(A 25 minutes de l’Ermitage du Rebberg)
Le testament d’un moine-curé à Rosheim a créé un imbroglio juridique inextricable.
À cette époque, c’est l’abbé du monastère cistercien de Haute-Seille, en Lorraine, qui nomme le curé de la paroisse Saints-Pierre-et-Paul à Rosheim. En 1685, il choisit Dom Bouard. L’abbé de Lucelle donne son accord. Mais toujours à condition que le moine réintègre son abbaye si on le rappelle. Or il n’y retournera pas, car il s’avère si bon curé que nul ne songe à lui faire quitter Rosheim.
On l’enterre au milieu du chœur de son église
En 1708, il tombe malade et se croit au bord de la tombe. Il veut laisser à sa nièce Marianne, des vignes et des terres qu’il a acquises avec son « bénéfice » et obtient de l’évêque de Strasbourg l’autorisation de faire un testament.
Mais il guérit. Il apprend alors que ce document est sans valeur, vu son statut, et il se tourne vers l’abbé de Lucelle, qui lui permet, en mai 1721, de disposer de son pécule.

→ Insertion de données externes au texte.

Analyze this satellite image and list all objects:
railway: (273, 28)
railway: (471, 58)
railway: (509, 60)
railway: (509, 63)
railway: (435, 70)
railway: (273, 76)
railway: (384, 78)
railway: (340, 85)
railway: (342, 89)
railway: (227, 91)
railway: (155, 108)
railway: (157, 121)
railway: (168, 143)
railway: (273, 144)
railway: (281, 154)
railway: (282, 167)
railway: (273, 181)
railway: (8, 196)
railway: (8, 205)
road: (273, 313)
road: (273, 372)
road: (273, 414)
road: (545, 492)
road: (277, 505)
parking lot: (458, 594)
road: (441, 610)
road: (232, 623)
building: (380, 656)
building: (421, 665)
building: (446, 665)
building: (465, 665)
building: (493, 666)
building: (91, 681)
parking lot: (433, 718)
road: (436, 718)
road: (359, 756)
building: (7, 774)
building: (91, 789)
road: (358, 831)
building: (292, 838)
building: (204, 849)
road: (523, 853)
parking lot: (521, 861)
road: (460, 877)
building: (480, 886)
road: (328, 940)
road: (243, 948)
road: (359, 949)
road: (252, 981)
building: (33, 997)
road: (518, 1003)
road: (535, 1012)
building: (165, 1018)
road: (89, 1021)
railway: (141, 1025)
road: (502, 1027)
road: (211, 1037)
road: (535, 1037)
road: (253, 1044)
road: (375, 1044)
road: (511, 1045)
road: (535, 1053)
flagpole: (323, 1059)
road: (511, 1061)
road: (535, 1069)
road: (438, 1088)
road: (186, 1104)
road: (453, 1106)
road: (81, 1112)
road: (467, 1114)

Le 30 octobre 1721, Dom Bouart signe son dernier acte paroissial. Deux jours plus tard, il est foudroyé par une attaque d’apoplexie. On l’enterre au milieu du chœur de son église, au pied du maître-autel. Et l’imbroglio de la succession commence.

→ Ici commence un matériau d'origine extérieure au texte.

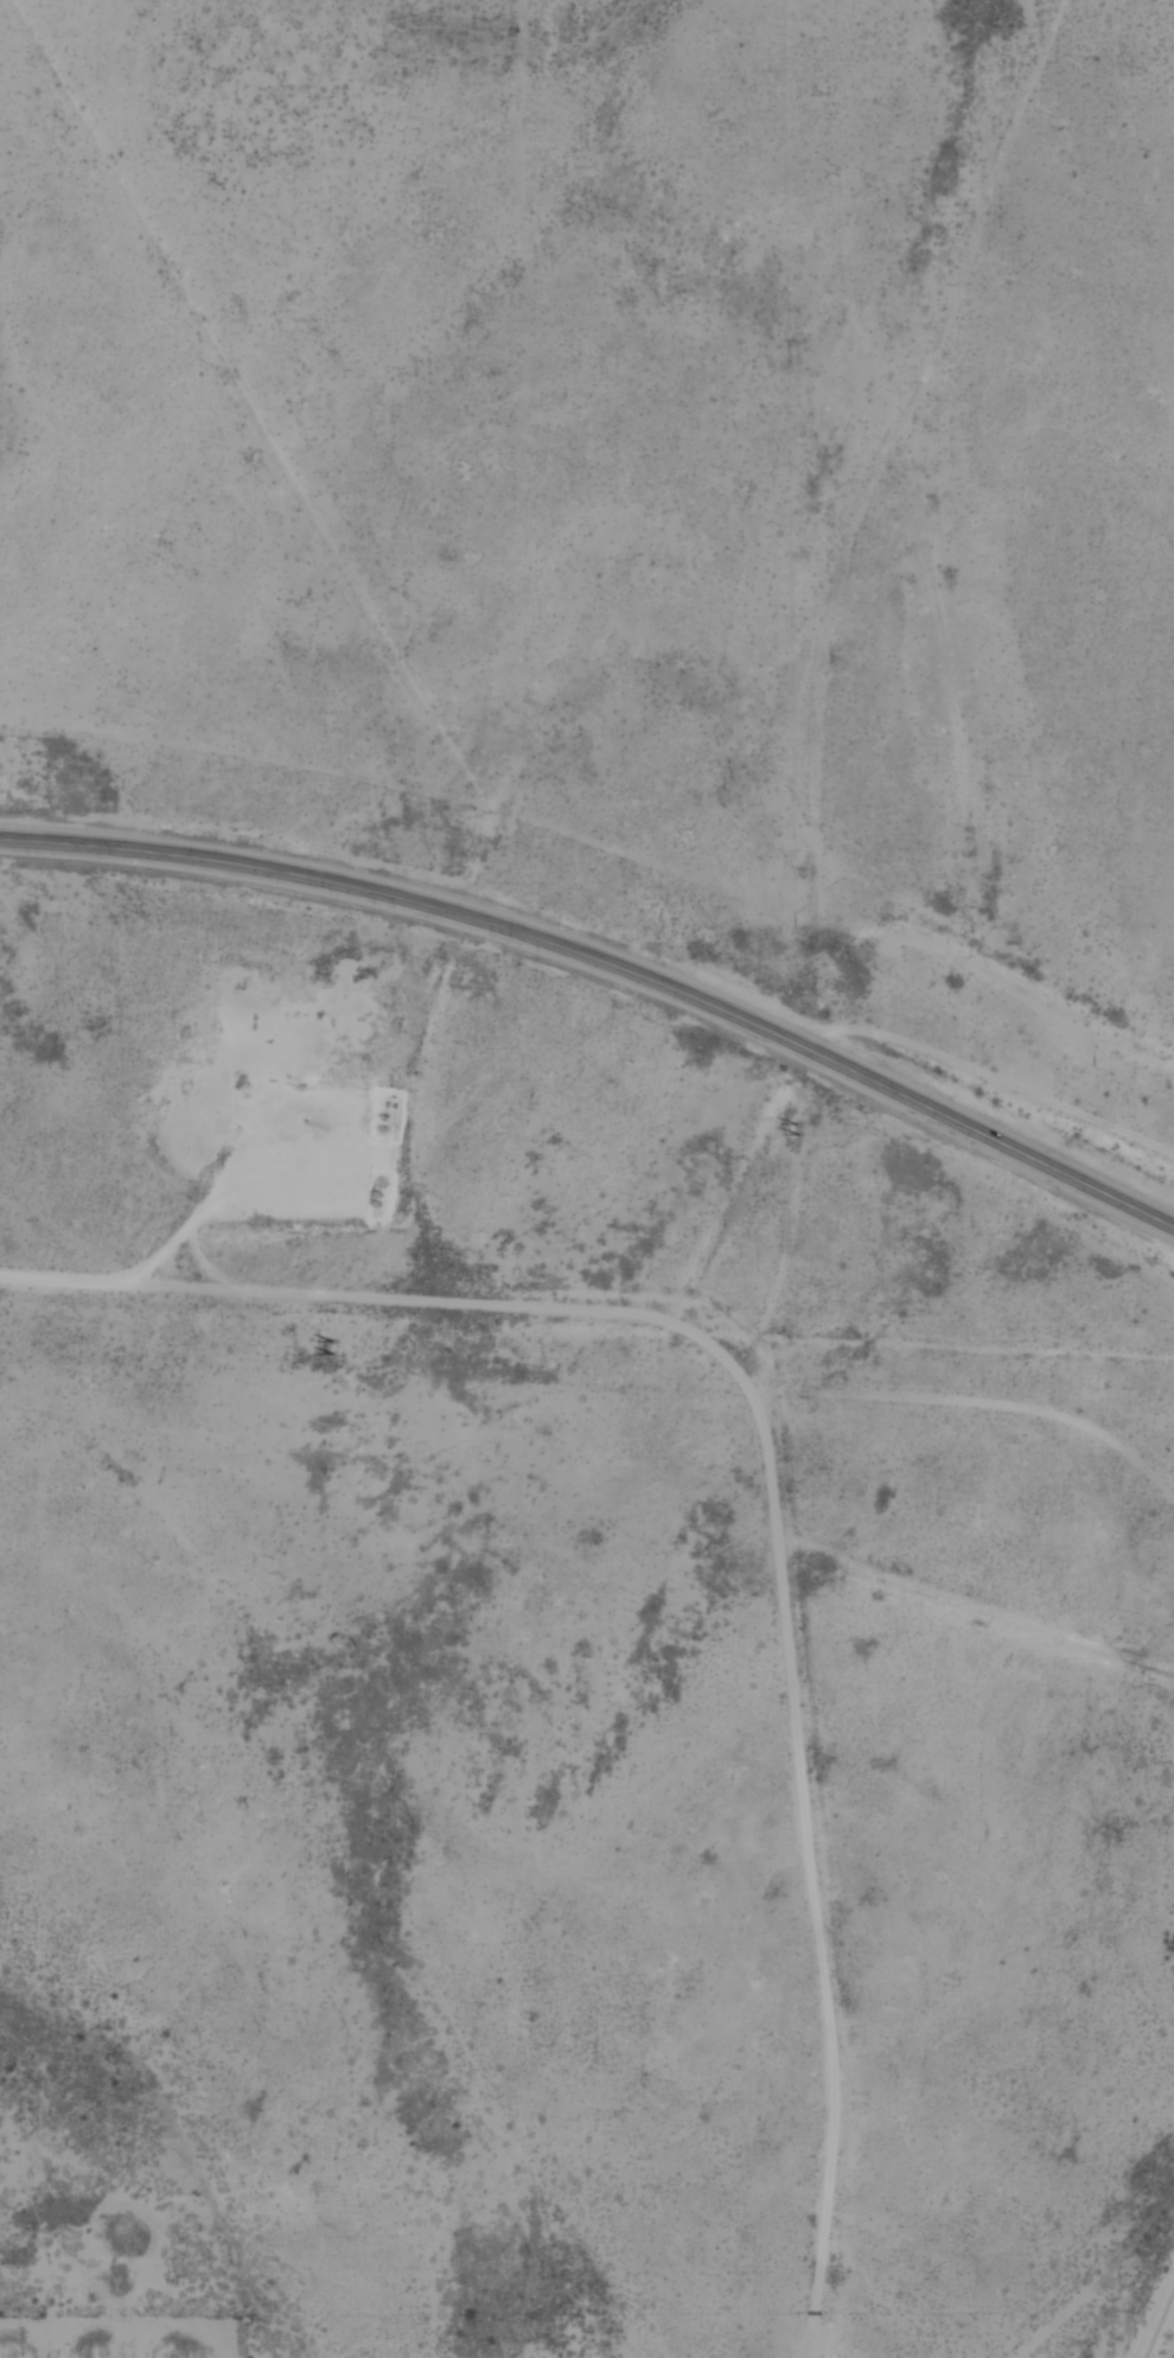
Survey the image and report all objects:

Car l’abbé de Haute-Seille revendique pour son abbaye les biens acquis par Dom Bouard en tant que curé, puisque la paroisse dépend de lui. Débouté, il fait appel devant le Conseil Souverain d’Alsace. Mais l’époux de Marianne proteste, et il a l’abbé de Lucelle de son côté : ou bien on fait valoir les documents signés avant la permission de celui-ci, ou bien on considère la nièce comme héritière « ab intestat ».

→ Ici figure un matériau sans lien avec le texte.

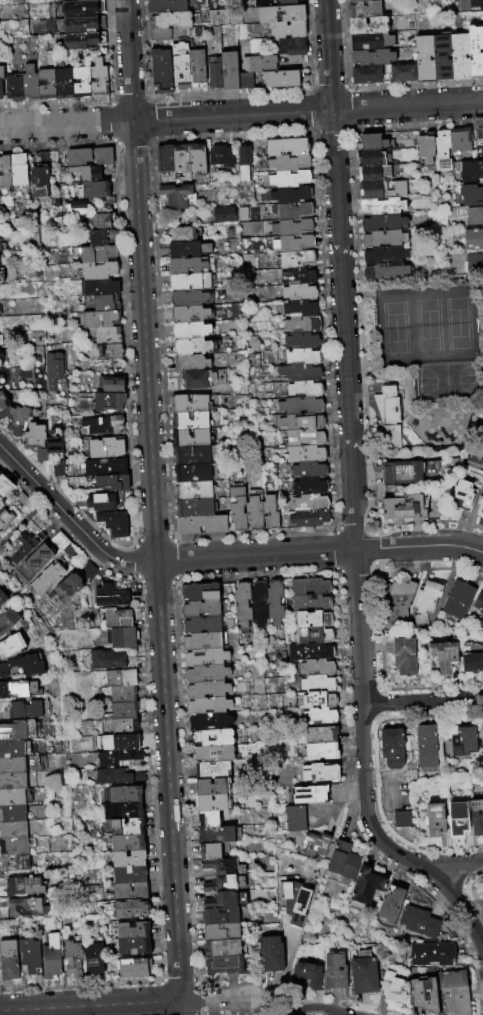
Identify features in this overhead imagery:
building: (84, 0)
building: (358, 0)
building: (285, 4)
building: (470, 4)
building: (166, 6)
building: (82, 8)
building: (364, 9)
building: (280, 14)
building: (170, 20)
building: (83, 24)
building: (367, 25)
building: (287, 30)
building: (160, 34)
building: (84, 40)
building: (372, 41)
building: (291, 47)
building: (475, 50)
road: (328, 55)
building: (372, 57)
building: (441, 57)
building: (460, 57)
building: (424, 58)
road: (128, 61)
building: (258, 64)
building: (181, 66)
building: (197, 69)
building: (160, 70)
building: (228, 71)
building: (402, 72)
building: (214, 73)
building: (366, 75)
building: (99, 78)
building: (1, 79)
building: (280, 79)
building: (245, 81)
building: (83, 82)
building: (30, 83)
building: (47, 83)
building: (66, 83)
building: (14, 88)
road: (407, 106)
road: (231, 116)
road: (66, 125)
building: (482, 133)
building: (459, 140)
building: (371, 142)
building: (286, 146)
building: (425, 149)
building: (441, 150)
building: (220, 156)
building: (371, 157)
building: (87, 158)
building: (196, 159)
building: (180, 160)
building: (163, 161)
building: (242, 162)
building: (288, 163)
building: (471, 169)
building: (16, 170)
building: (4, 173)
building: (375, 173)
building: (84, 174)
building: (37, 177)
building: (289, 179)
building: (383, 189)
building: (93, 193)
building: (471, 194)
building: (290, 195)
building: (176, 197)
building: (382, 205)
building: (74, 209)
building: (290, 211)
building: (223, 215)
building: (474, 216)
building: (98, 222)
building: (383, 222)
building: (290, 227)
building: (181, 234)
building: (47, 235)
building: (99, 238)
building: (383, 238)
building: (473, 239)
building: (292, 244)
building: (0, 248)
building: (187, 249)
building: (93, 254)
building: (384, 254)
building: (296, 259)
building: (473, 264)
building: (188, 265)
building: (385, 270)
building: (96, 271)
building: (297, 276)
building: (189, 282)
building: (96, 288)
building: (298, 292)
building: (188, 298)
building: (103, 304)
building: (299, 308)
building: (190, 314)
building: (98, 320)
building: (300, 325)
park: (426, 328)
building: (190, 332)
building: (105, 336)
building: (301, 341)
road: (143, 342)
building: (193, 347)
building: (106, 352)
building: (301, 357)
building: (0, 360)
building: (189, 363)
park: (422, 364)
building: (54, 370)
building: (298, 372)
building: (203, 379)
park: (446, 385)
building: (109, 386)
building: (303, 390)
building: (3, 403)
building: (106, 403)
building: (189, 404)
building: (299, 406)
building: (389, 417)
building: (14, 420)
building: (188, 421)
building: (301, 422)
building: (101, 426)
building: (190, 438)
building: (304, 438)
building: (33, 441)
building: (52, 442)
building: (103, 448)
building: (305, 454)
building: (191, 455)
building: (472, 463)
building: (103, 468)
building: (0, 469)
building: (56, 470)
building: (308, 470)
building: (191, 473)
building: (409, 473)
building: (0, 475)
building: (111, 483)
building: (482, 484)
building: (4, 486)
building: (309, 486)
building: (192, 491)
building: (463, 494)
building: (19, 500)
building: (99, 503)
building: (309, 503)
building: (480, 507)
building: (195, 508)
building: (404, 508)
building: (237, 509)
building: (253, 510)
building: (269, 513)
building: (5, 518)
road: (70, 519)
building: (308, 519)
building: (111, 524)
building: (200, 525)
building: (21, 548)
road: (319, 552)
road: (355, 553)
building: (46, 554)
building: (84, 572)
building: (42, 580)
building: (308, 587)
building: (62, 590)
building: (198, 593)
building: (108, 597)
building: (3, 598)
building: (426, 598)
building: (396, 600)
building: (456, 601)
building: (273, 603)
building: (258, 604)
building: (242, 605)
building: (309, 605)
building: (478, 606)
building: (199, 609)
building: (115, 620)
building: (8, 621)
building: (310, 621)
building: (200, 626)
building: (311, 636)
building: (120, 639)
building: (201, 642)
building: (11, 645)
building: (308, 652)
building: (443, 657)
building: (204, 658)
building: (403, 658)
building: (471, 659)
building: (107, 661)
building: (22, 666)
building: (316, 669)
building: (205, 674)
building: (118, 679)
building: (316, 685)
building: (13, 689)
building: (206, 690)
building: (120, 695)
building: (314, 701)
road: (423, 701)
building: (207, 708)
building: (22, 710)
building: (121, 711)
building: (318, 717)
building: (207, 724)
building: (121, 727)
building: (16, 732)
building: (319, 736)
building: (210, 739)
building: (481, 740)
building: (463, 742)
building: (116, 744)
building: (425, 747)
building: (392, 749)
building: (10, 750)
building: (319, 752)
building: (212, 755)
building: (115, 758)
building: (11, 766)
building: (210, 771)
building: (320, 774)
building: (115, 778)
road: (167, 781)
building: (11, 782)
building: (211, 787)
building: (121, 795)
building: (309, 796)
building: (11, 799)
building: (213, 804)
building: (120, 812)
building: (11, 815)
building: (475, 818)
building: (293, 819)
building: (207, 820)
building: (400, 820)
building: (456, 820)
building: (433, 821)
building: (123, 828)
building: (11, 831)
building: (214, 836)
building: (125, 844)
building: (313, 845)
building: (12, 847)
building: (209, 852)
building: (126, 860)
building: (12, 864)
building: (340, 864)
road: (457, 865)
building: (221, 867)
building: (127, 876)
building: (223, 885)
building: (365, 887)
building: (20, 888)
building: (127, 893)
building: (224, 901)
building: (294, 905)
building: (390, 905)
building: (22, 909)
building: (126, 909)
building: (218, 917)
building: (417, 923)
building: (129, 931)
building: (219, 934)
building: (130, 948)
building: (220, 949)
building: (270, 954)
building: (430, 955)
building: (30, 956)
building: (52, 956)
building: (94, 957)
building: (71, 958)
building: (8, 961)
building: (222, 965)
building: (131, 969)
building: (333, 973)
building: (362, 974)
road: (283, 975)
building: (304, 978)
building: (390, 988)
building: (453, 991)
building: (423, 996)
road: (214, 999)
road: (90, 1006)
road: (266, 1006)
road: (311, 1007)
road: (180, 1008)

L’avocat de Haute-Seille argüe du fait que, le fonds appartenant à l’abbaye lorraine, ce qu’il a produit doit lui revenir. L’avocat de Lucelle, lui, objecte que le moine est sorti de son monastère d’origine à la condition expresse d’y revenir sur demande ; tout ce qui est à lui est donc à l’abbaye alsacienne.
Casse-tête pour l’avocat général ! D’abord, comment transmettre la « cotte morte », c’est-à-dire le pécule d’un moine décédé, à des laïcs ? Mais comment donner à Lucelle un bien acquis à partir du patrimoine de Haute-Seille ? Et comment attribuer à Haute-Seille ce qui est à un moine d’une autre abbaye ? La question se complique encore sur le plan politique parce que la Lorraine ne fait pas encore partie du royaume de France. La solution, pour l’avocat général, ce serait de tout vendre et de le distribuer aux pauvres de Rosheim. Assez logique !
Finalement, les parties trouveront un accord, mais la question de droit restera à jamais insoluble.